*** DATA SUPPLIED ***

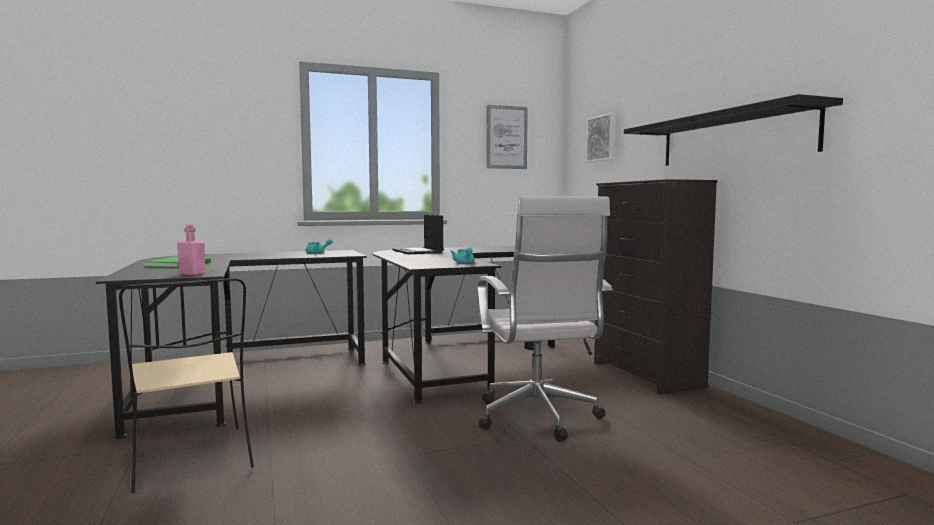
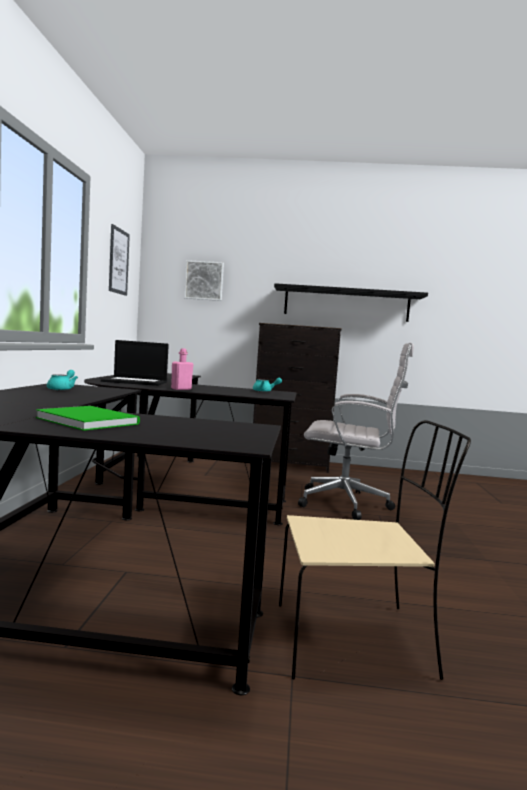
camera: 65 degrees left, 0 degrees up
(192, 274) = (243, 428): pink bottle -> pink bottle (181, 389)

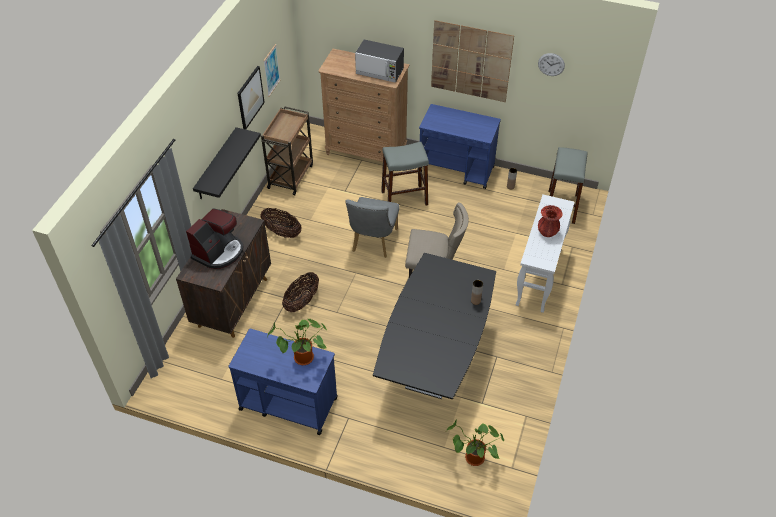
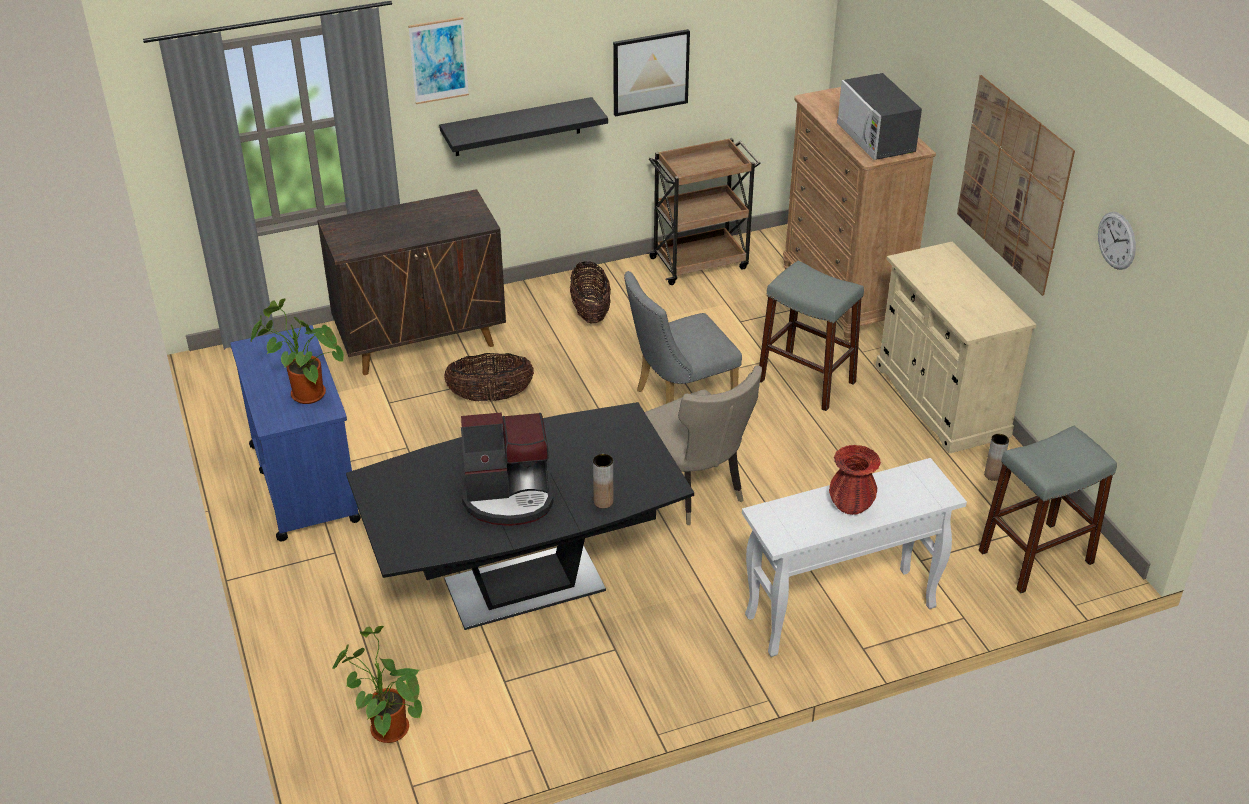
camera: 50 degrees right, 10 degrees down
(219, 252) = (399, 225): coffee machine -> coffee machine (508, 495)
(271, 70) = (731, 62): picture -> picture (438, 60)
(457, 170) = (940, 400): blue cart -> beige cabinet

*** End of DATA SUPPLIED ***

__WHAT YOU ARE ASKED TO DO__
Each line from the one containing "(271, 70) = (731, 62): picture" through the last line of the entries above is to be returned exactly, and no others.

__TASK SOLUTION__
(271, 70) = (731, 62): picture -> picture (438, 60)
(457, 170) = (940, 400): blue cart -> beige cabinet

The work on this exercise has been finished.